Reproduce the data below, switching every "It says" to "Reading:" and changing nothing else.

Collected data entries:
_ _ _ _ _

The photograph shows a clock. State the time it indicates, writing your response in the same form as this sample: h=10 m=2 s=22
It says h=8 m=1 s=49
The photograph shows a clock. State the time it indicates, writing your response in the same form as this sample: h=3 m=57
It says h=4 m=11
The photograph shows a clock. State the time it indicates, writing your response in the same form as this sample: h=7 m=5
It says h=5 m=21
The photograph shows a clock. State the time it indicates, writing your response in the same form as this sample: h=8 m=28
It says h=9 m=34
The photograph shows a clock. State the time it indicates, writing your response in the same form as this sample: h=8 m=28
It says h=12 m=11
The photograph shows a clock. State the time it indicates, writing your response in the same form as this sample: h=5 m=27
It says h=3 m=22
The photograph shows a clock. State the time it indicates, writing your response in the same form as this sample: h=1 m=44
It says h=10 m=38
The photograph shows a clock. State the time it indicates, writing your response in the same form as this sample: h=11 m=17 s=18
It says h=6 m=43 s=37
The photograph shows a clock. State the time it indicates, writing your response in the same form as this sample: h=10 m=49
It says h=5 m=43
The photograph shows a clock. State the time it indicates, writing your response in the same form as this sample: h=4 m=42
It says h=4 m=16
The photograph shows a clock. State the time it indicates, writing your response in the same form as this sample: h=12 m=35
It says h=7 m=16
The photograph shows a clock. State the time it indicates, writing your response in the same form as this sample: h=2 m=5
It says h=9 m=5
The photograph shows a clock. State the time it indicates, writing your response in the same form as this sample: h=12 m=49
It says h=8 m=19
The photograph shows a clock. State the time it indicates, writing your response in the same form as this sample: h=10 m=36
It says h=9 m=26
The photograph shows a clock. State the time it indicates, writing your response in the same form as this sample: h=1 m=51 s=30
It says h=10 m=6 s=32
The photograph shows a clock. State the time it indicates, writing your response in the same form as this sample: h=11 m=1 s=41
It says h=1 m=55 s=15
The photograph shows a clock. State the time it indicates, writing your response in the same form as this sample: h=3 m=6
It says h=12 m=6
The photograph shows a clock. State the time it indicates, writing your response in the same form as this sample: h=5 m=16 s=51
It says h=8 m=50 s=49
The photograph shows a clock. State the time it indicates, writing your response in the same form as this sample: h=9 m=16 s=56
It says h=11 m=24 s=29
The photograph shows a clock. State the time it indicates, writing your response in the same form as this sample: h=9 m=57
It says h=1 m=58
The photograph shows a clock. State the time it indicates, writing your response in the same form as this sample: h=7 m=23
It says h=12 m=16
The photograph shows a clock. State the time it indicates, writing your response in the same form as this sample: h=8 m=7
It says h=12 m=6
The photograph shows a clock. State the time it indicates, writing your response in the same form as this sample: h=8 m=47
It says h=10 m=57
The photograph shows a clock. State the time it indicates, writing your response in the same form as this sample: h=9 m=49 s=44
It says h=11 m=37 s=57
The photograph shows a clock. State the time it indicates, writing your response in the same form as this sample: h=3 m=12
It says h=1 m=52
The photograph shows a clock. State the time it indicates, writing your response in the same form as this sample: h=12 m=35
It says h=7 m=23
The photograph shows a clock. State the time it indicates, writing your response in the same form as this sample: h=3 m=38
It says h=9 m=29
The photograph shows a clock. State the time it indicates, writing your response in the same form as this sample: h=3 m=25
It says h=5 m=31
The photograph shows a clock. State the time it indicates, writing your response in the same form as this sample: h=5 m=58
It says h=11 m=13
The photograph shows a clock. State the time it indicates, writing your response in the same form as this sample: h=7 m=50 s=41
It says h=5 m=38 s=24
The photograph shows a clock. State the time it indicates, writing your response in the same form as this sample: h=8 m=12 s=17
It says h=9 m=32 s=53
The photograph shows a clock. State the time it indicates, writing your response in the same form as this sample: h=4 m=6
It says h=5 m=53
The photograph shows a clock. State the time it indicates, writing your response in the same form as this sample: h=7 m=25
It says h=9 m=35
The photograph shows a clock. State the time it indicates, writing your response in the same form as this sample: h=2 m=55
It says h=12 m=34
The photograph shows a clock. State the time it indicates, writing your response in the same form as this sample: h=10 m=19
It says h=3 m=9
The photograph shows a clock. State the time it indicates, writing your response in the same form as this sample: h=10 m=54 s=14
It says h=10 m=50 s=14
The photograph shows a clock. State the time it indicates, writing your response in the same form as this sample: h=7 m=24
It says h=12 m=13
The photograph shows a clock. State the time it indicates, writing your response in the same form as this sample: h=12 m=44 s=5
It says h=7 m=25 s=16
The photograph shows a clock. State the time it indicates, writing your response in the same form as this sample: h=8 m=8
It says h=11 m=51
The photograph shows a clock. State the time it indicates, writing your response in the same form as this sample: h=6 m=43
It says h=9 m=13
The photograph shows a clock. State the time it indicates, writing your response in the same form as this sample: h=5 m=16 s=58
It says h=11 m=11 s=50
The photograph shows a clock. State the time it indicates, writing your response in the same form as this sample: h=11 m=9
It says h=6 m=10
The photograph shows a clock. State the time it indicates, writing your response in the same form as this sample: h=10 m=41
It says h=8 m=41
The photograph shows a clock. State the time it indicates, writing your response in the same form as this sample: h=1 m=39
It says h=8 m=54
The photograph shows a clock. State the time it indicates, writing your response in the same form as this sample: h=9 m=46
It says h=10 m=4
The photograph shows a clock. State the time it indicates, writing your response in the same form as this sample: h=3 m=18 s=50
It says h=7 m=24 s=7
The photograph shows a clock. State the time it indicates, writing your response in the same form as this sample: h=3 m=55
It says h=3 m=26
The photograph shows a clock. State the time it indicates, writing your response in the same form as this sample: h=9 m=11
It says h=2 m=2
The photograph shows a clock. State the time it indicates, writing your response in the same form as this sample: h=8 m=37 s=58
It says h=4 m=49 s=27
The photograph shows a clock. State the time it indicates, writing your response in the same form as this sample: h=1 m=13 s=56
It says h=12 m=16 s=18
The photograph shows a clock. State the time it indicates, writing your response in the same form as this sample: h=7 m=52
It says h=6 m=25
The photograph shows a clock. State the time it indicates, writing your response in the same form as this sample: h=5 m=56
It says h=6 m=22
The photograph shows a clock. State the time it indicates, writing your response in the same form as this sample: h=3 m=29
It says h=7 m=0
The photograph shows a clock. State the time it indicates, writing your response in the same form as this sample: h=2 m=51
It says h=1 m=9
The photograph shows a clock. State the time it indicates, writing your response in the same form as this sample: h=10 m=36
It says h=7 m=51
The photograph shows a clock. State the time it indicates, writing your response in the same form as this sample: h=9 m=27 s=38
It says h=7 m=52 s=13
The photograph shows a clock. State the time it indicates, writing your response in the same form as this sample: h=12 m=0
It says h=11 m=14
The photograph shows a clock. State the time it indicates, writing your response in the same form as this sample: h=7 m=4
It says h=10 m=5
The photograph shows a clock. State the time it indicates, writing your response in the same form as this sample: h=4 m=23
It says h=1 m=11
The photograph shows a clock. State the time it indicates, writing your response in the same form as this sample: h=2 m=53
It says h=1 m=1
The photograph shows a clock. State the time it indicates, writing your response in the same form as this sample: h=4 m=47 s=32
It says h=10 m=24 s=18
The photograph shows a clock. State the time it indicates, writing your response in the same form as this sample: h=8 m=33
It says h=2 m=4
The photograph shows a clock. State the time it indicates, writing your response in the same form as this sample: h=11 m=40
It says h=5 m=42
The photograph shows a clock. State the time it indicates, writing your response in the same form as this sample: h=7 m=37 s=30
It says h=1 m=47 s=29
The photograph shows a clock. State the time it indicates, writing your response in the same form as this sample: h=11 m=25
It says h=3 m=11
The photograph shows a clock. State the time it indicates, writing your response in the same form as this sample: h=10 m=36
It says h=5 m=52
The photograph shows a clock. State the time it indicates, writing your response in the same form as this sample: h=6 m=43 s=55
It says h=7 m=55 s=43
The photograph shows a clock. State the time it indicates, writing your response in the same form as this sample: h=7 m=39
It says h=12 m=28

_ _ _ _ _

Output for this exercise =
The photograph shows a clock. State the time it indicates, writing your response in the same form as this sample: h=10 m=2 s=22
Reading: h=8 m=1 s=49
The photograph shows a clock. State the time it indicates, writing your response in the same form as this sample: h=3 m=57
Reading: h=4 m=11
The photograph shows a clock. State the time it indicates, writing your response in the same form as this sample: h=7 m=5
Reading: h=5 m=21
The photograph shows a clock. State the time it indicates, writing your response in the same form as this sample: h=8 m=28
Reading: h=9 m=34
The photograph shows a clock. State the time it indicates, writing your response in the same form as this sample: h=8 m=28
Reading: h=12 m=11
The photograph shows a clock. State the time it indicates, writing your response in the same form as this sample: h=5 m=27
Reading: h=3 m=22
The photograph shows a clock. State the time it indicates, writing your response in the same form as this sample: h=1 m=44
Reading: h=10 m=38
The photograph shows a clock. State the time it indicates, writing your response in the same form as this sample: h=11 m=17 s=18
Reading: h=6 m=43 s=37
The photograph shows a clock. State the time it indicates, writing your response in the same form as this sample: h=10 m=49
Reading: h=5 m=43
The photograph shows a clock. State the time it indicates, writing your response in the same form as this sample: h=4 m=42
Reading: h=4 m=16
The photograph shows a clock. State the time it indicates, writing your response in the same form as this sample: h=12 m=35
Reading: h=7 m=16
The photograph shows a clock. State the time it indicates, writing your response in the same form as this sample: h=2 m=5
Reading: h=9 m=5
The photograph shows a clock. State the time it indicates, writing your response in the same form as this sample: h=12 m=49
Reading: h=8 m=19
The photograph shows a clock. State the time it indicates, writing your response in the same form as this sample: h=10 m=36
Reading: h=9 m=26
The photograph shows a clock. State the time it indicates, writing your response in the same form as this sample: h=1 m=51 s=30
Reading: h=10 m=6 s=32
The photograph shows a clock. State the time it indicates, writing your response in the same form as this sample: h=11 m=1 s=41
Reading: h=1 m=55 s=15
The photograph shows a clock. State the time it indicates, writing your response in the same form as this sample: h=3 m=6
Reading: h=12 m=6
The photograph shows a clock. State the time it indicates, writing your response in the same form as this sample: h=5 m=16 s=51
Reading: h=8 m=50 s=49
The photograph shows a clock. State the time it indicates, writing your response in the same form as this sample: h=9 m=16 s=56
Reading: h=11 m=24 s=29
The photograph shows a clock. State the time it indicates, writing your response in the same form as this sample: h=9 m=57
Reading: h=1 m=58
The photograph shows a clock. State the time it indicates, writing your response in the same form as this sample: h=7 m=23
Reading: h=12 m=16
The photograph shows a clock. State the time it indicates, writing your response in the same form as this sample: h=8 m=7
Reading: h=12 m=6
The photograph shows a clock. State the time it indicates, writing your response in the same form as this sample: h=8 m=47
Reading: h=10 m=57
The photograph shows a clock. State the time it indicates, writing your response in the same form as this sample: h=9 m=49 s=44
Reading: h=11 m=37 s=57
The photograph shows a clock. State the time it indicates, writing your response in the same form as this sample: h=3 m=12
Reading: h=1 m=52
The photograph shows a clock. State the time it indicates, writing your response in the same form as this sample: h=12 m=35
Reading: h=7 m=23
The photograph shows a clock. State the time it indicates, writing your response in the same form as this sample: h=3 m=38
Reading: h=9 m=29
The photograph shows a clock. State the time it indicates, writing your response in the same form as this sample: h=3 m=25
Reading: h=5 m=31
The photograph shows a clock. State the time it indicates, writing your response in the same form as this sample: h=5 m=58
Reading: h=11 m=13
The photograph shows a clock. State the time it indicates, writing your response in the same form as this sample: h=7 m=50 s=41
Reading: h=5 m=38 s=24
The photograph shows a clock. State the time it indicates, writing your response in the same form as this sample: h=8 m=12 s=17
Reading: h=9 m=32 s=53
The photograph shows a clock. State the time it indicates, writing your response in the same form as this sample: h=4 m=6
Reading: h=5 m=53
The photograph shows a clock. State the time it indicates, writing your response in the same form as this sample: h=7 m=25
Reading: h=9 m=35
The photograph shows a clock. State the time it indicates, writing your response in the same form as this sample: h=2 m=55
Reading: h=12 m=34
The photograph shows a clock. State the time it indicates, writing your response in the same form as this sample: h=10 m=19
Reading: h=3 m=9
The photograph shows a clock. State the time it indicates, writing your response in the same form as this sample: h=10 m=54 s=14
Reading: h=10 m=50 s=14
The photograph shows a clock. State the time it indicates, writing your response in the same form as this sample: h=7 m=24
Reading: h=12 m=13
The photograph shows a clock. State the time it indicates, writing your response in the same form as this sample: h=12 m=44 s=5
Reading: h=7 m=25 s=16
The photograph shows a clock. State the time it indicates, writing your response in the same form as this sample: h=8 m=8
Reading: h=11 m=51
The photograph shows a clock. State the time it indicates, writing your response in the same form as this sample: h=6 m=43
Reading: h=9 m=13
The photograph shows a clock. State the time it indicates, writing your response in the same form as this sample: h=5 m=16 s=58
Reading: h=11 m=11 s=50
The photograph shows a clock. State the time it indicates, writing your response in the same form as this sample: h=11 m=9
Reading: h=6 m=10
The photograph shows a clock. State the time it indicates, writing your response in the same form as this sample: h=10 m=41
Reading: h=8 m=41
The photograph shows a clock. State the time it indicates, writing your response in the same form as this sample: h=1 m=39
Reading: h=8 m=54
The photograph shows a clock. State the time it indicates, writing your response in the same form as this sample: h=9 m=46
Reading: h=10 m=4
The photograph shows a clock. State the time it indicates, writing your response in the same form as this sample: h=3 m=18 s=50
Reading: h=7 m=24 s=7
The photograph shows a clock. State the time it indicates, writing your response in the same form as this sample: h=3 m=55
Reading: h=3 m=26
The photograph shows a clock. State the time it indicates, writing your response in the same form as this sample: h=9 m=11
Reading: h=2 m=2
The photograph shows a clock. State the time it indicates, writing your response in the same form as this sample: h=8 m=37 s=58
Reading: h=4 m=49 s=27
The photograph shows a clock. State the time it indicates, writing your response in the same form as this sample: h=1 m=13 s=56
Reading: h=12 m=16 s=18
The photograph shows a clock. State the time it indicates, writing your response in the same form as this sample: h=7 m=52
Reading: h=6 m=25
The photograph shows a clock. State the time it indicates, writing your response in the same form as this sample: h=5 m=56
Reading: h=6 m=22
The photograph shows a clock. State the time it indicates, writing your response in the same form as this sample: h=3 m=29
Reading: h=7 m=0
The photograph shows a clock. State the time it indicates, writing your response in the same form as this sample: h=2 m=51
Reading: h=1 m=9
The photograph shows a clock. State the time it indicates, writing your response in the same form as this sample: h=10 m=36
Reading: h=7 m=51
The photograph shows a clock. State the time it indicates, writing your response in the same form as this sample: h=9 m=27 s=38
Reading: h=7 m=52 s=13
The photograph shows a clock. State the time it indicates, writing your response in the same form as this sample: h=12 m=0
Reading: h=11 m=14
The photograph shows a clock. State the time it indicates, writing your response in the same form as this sample: h=7 m=4
Reading: h=10 m=5
The photograph shows a clock. State the time it indicates, writing your response in the same form as this sample: h=4 m=23
Reading: h=1 m=11
The photograph shows a clock. State the time it indicates, writing your response in the same form as this sample: h=2 m=53
Reading: h=1 m=1
The photograph shows a clock. State the time it indicates, writing your response in the same form as this sample: h=4 m=47 s=32
Reading: h=10 m=24 s=18
The photograph shows a clock. State the time it indicates, writing your response in the same form as this sample: h=8 m=33
Reading: h=2 m=4
The photograph shows a clock. State the time it indicates, writing your response in the same form as this sample: h=11 m=40
Reading: h=5 m=42
The photograph shows a clock. State the time it indicates, writing your response in the same form as this sample: h=7 m=37 s=30
Reading: h=1 m=47 s=29
The photograph shows a clock. State the time it indicates, writing your response in the same form as this sample: h=11 m=25
Reading: h=3 m=11
The photograph shows a clock. State the time it indicates, writing your response in the same form as this sample: h=10 m=36
Reading: h=5 m=52
The photograph shows a clock. State the time it indicates, writing your response in the same form as this sample: h=6 m=43 s=55
Reading: h=7 m=55 s=43
The photograph shows a clock. State the time it indicates, writing your response in the same form as this sample: h=7 m=39
Reading: h=12 m=28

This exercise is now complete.